We left early on Tuesday morning, following two other yachts out of the pass. With 160-170 miles to run, we hoped to be in Vava'u before dark the next day. The passage was a rough one with 12 hours straight of rain and lightning that evening. The winds alternated between light and moderate as we passed in and out of squalls and was mostly in front of the beam. Then about 20 miles out the predicted very light tail winds materialized and we realized that we would not make it in before dark unless we motored. As we approached, the Vava'u group was hidden by squall after squall with one real whopper where the winds and rain whipped the ocean into a froth and we hurriedly covered the little tiller-autopilot with towels and a plastic bag to keep out the rain. Visibility was down to less than a quarter of a mile, making us quite nervous as we approached the obscured harbour entrance. A small fishing boat materialised out of the vapour. I was naked in the rain and yelled to Rani for a pair of briefs and shorts to avoid embarrassing the conservative Tongans.

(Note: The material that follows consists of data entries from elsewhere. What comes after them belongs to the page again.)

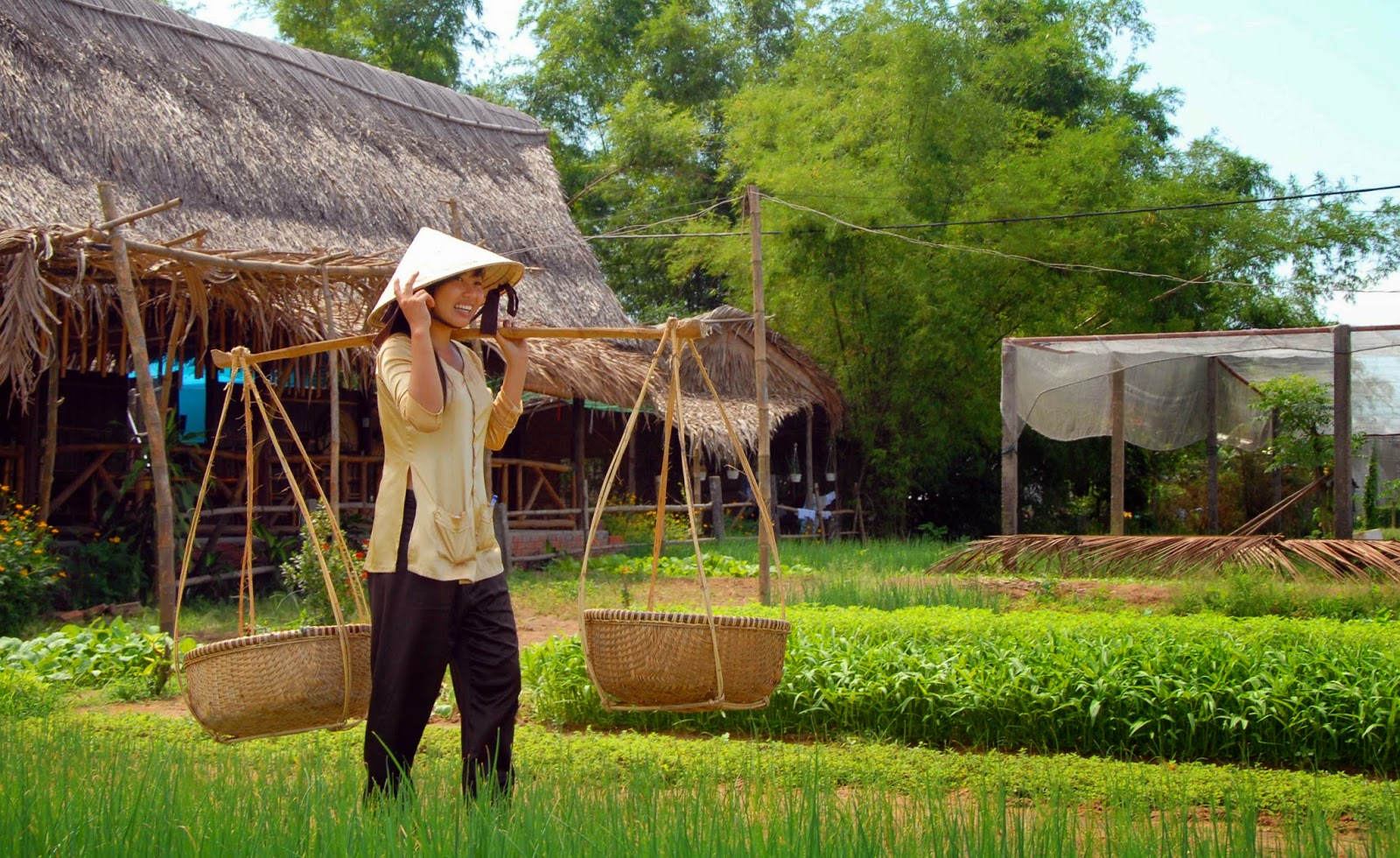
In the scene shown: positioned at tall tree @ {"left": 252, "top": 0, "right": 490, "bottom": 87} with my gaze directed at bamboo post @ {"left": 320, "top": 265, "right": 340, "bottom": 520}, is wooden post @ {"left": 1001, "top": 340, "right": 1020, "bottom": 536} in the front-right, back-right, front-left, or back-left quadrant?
front-left

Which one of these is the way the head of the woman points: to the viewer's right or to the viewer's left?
to the viewer's right

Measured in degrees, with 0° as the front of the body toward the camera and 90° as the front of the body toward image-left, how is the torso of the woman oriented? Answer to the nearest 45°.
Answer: approximately 315°

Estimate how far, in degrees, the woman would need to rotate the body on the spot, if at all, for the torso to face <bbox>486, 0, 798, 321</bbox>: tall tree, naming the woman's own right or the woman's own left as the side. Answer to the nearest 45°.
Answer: approximately 135° to the woman's own left

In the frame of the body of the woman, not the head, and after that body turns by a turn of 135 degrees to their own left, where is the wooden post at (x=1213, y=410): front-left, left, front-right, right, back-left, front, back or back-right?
front-right

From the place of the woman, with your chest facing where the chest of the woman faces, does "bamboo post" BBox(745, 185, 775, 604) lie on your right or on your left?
on your left

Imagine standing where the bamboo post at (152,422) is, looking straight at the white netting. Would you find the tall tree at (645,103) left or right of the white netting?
left

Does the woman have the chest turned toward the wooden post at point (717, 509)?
no

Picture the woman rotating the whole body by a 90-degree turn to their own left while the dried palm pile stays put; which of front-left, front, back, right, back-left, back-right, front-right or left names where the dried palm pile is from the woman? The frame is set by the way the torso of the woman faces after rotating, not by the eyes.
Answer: front

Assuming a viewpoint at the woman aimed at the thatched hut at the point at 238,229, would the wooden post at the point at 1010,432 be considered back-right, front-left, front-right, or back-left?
front-right
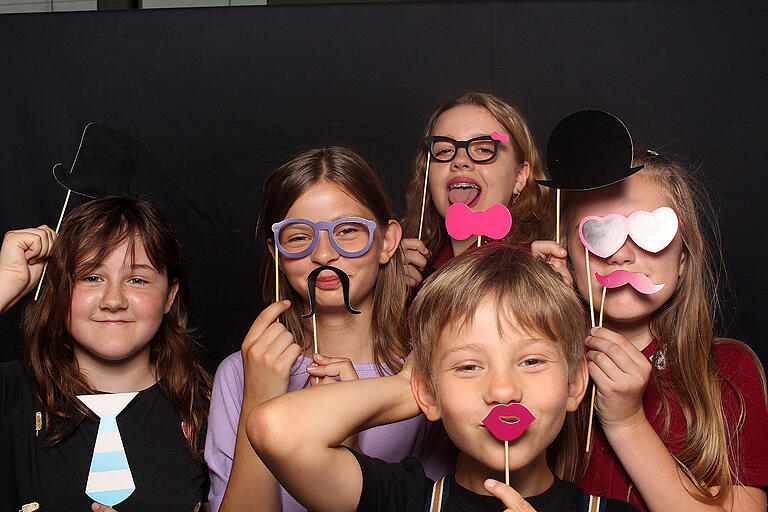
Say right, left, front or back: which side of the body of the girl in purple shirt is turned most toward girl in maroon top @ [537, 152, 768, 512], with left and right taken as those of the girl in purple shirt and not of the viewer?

The islands in Vava'u are lovely, even seen through the rain and mist of that first day. There are dozens of them, rising straight up from the ocean, ranging from tiny tea-cup shaped lumps to the main island, which has several bays and peninsulas and stretches for about 10 miles in all directions. The climate here is noticeably cooler and we finally feel like we are heading south and into a more temperate world.
Vava'u is a center for various charter fleets and Moorings publishes a guide to the area in which all their recommended anchorages are numbered. There is such a large yachting community here that they have their own morning radio net on VHF channel 26, which is also the de facto hailing frequency. Unfortunately it is also the chatting frequency for several of the ex-pats who make this their home and it has only taken me one day to get annoyed enough that I will probably keep the radio off or tuned to a different frequency.
For various reasons, most boats doing the passage to New Zealand will be leaving in or around early November. Because Tonga is a popular jumping off point, we are now back amongst a congregation of the cruising fleet, many of whom we have met in various other points along the coconut milk run. It will be fun to catch up with our friends and listen to their stories. We will likely stay in Vava'u for a couple of weeks moving between islands, exploring the caves, hiking, and snorkeling.